--- Material for this exercise Enclosed Below ---

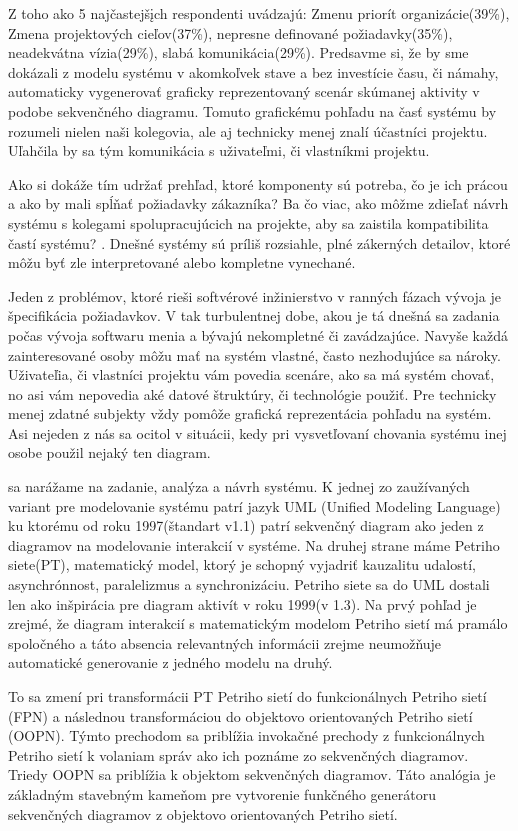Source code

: Z toho ako 5 najčastejšįch respondenti uvádzajú: Zmenu priorít organizácie(39\%), Zmena projektových cieľov(37\%), nepresne definované požiadavky(35\%), neadekvátna vízia(29\%), slabá komunikácia(29\%).
Predsavme si, že by sme dokázali z modelu systému v akomkoľvek stave a bez investície času, či námahy, automaticky vygenerovať graficky reprezentovaný scenár skúmanej aktivity v podobe sekvenčného diagramu. Tomuto grafickému pohľadu na časť systému by rozumeli nielen naši kolegovia, ale aj technicky menej znalí účastníci projektu. Uľahčila by sa tým komunikácia s uživateľmi, či vlastníkmi projektu.

Ako si dokáže tím udržať prehľad, ktoré komponenty sú potreba, čo je ich prácou a ako by mali spĺňať požiadavky zákazníka? Ba čo viac, ako môžme zdieľať návrh systému s kolegami spolupracujúcich na projekte, aby sa zaistila kompatibilita častí systému?  \cite{hamilton2006learning}. Dnešné systémy sú príliš rozsiahle, plné zákerných detailov, ktoré môžu byť zle interpretované alebo kompletne vynechané.

Jeden z problémov, ktoré rieši softvérové inžinierstvo v ranných fázach vývoja je špecifikácia požiadavkov. V tak turbulentnej dobe, akou je tá dnešná sa zadania počas vývoja softwaru menia a bývajú nekompletné či zavádzajúce. Navyše každá zainteresované osoby môžu mať na systém vlastné, často nezhodujúce sa nároky. Uživateľia, či vlastníci projektu vám povedia scenáre, ako sa má systém chovať, no asi vám nepovedia aké datové štruktúry, či technológie použiť. Pre technicky menej zdatné subjekty vždy pomôže grafická reprezentácia pohľadu na systém. Asi nejeden z nás sa ocitol v situácii, kedy pri vysvetľovaní chovania systému inej osobe použil nejaký ten diagram. 

 sa narážame na zadanie, analýza a návrh systému. K jednej zo zaužívaných variant pre modelovanie systému patrí jazyk UML (Unified Modeling Language) ku ktorému od roku 1997(štandart v1.1) patrí sekvenčný diagram ako jeden z diagramov na modelovanie interakcií v systéme. Na druhej strane máme Petriho siete(PT), matematický model, ktorý je schopný vyjadriť kauzalitu udalostí, asynchrónnost, paralelizmus a synchronizáciu. Petriho siete sa do UML dostali len ako inšpirácia pre diagram aktivít v roku 1999(v 1.3). Na prvý pohľad je zrejmé, že diagram interakcií s matematickým modelom Petriho sietí má pramálo spoločného a táto absencia relevantných informácii zrejme neumožňuje automatické generovanie z jedného modelu na druhý. 

To sa zmení pri transformácii PT Petriho sietí do  funkcionálnych Petriho sietí (FPN) a následnou transformáciou do objektovo orientovaných Petriho sietí (OOPN). Týmto prechodom sa priblížia invokačné prechody z funkcionálnych Petriho sietí k volaniam správ ako ich poznáme zo sekvenčných diagramov. Triedy OOPN sa priblížia k objektom sekvenčných diagramov. Táto analógia je základným stavebným kameňom pre vytvorenie funkčného generátoru sekvenčných diagramov z objektovo orientovaných Petriho sietí.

--- End of Enclosed Material for this exercise ---

- [Required work]
As listed above, the lines from the line with "Ako si dokáže" to the line with "sa narážame na" are to be echoed exactly, with both ends included and nothing added.

- [Solution to the problem]
Ako si dokáže tím udržať prehľad, ktoré komponenty sú potreba, čo je ich prácou a ako by mali spĺňať požiadavky zákazníka? Ba čo viac, ako môžme zdieľať návrh systému s kolegami spolupracujúcich na projekte, aby sa zaistila kompatibilita častí systému?  \cite{hamilton2006learning}. Dnešné systémy sú príliš rozsiahle, plné zákerných detailov, ktoré môžu byť zle interpretované alebo kompletne vynechané.

Jeden z problémov, ktoré rieši softvérové inžinierstvo v ranných fázach vývoja je špecifikácia požiadavkov. V tak turbulentnej dobe, akou je tá dnešná sa zadania počas vývoja softwaru menia a bývajú nekompletné či zavádzajúce. Navyše každá zainteresované osoby môžu mať na systém vlastné, často nezhodujúce sa nároky. Uživateľia, či vlastníci projektu vám povedia scenáre, ako sa má systém chovať, no asi vám nepovedia aké datové štruktúry, či technológie použiť. Pre technicky menej zdatné subjekty vždy pomôže grafická reprezentácia pohľadu na systém. Asi nejeden z nás sa ocitol v situácii, kedy pri vysvetľovaní chovania systému inej osobe použil nejaký ten diagram. 

 sa narážame na zadanie, analýza a návrh systému. K jednej zo zaužívaných variant pre modelovanie systému patrí jazyk UML (Unified Modeling Language) ku ktorému od roku 1997(štandart v1.1) patrí sekvenčný diagram ako jeden z diagramov na modelovanie interakcií v systéme. Na druhej strane máme Petriho siete(PT), matematický model, ktorý je schopný vyjadriť kauzalitu udalostí, asynchrónnost, paralelizmus a synchronizáciu. Petriho siete sa do UML dostali len ako inšpirácia pre diagram aktivít v roku 1999(v 1.3). Na prvý pohľad je zrejmé, že diagram interakcií s matematickým modelom Petriho sietí má pramálo spoločného a táto absencia relevantných informácii zrejme neumožňuje automatické generovanie z jedného modelu na druhý. 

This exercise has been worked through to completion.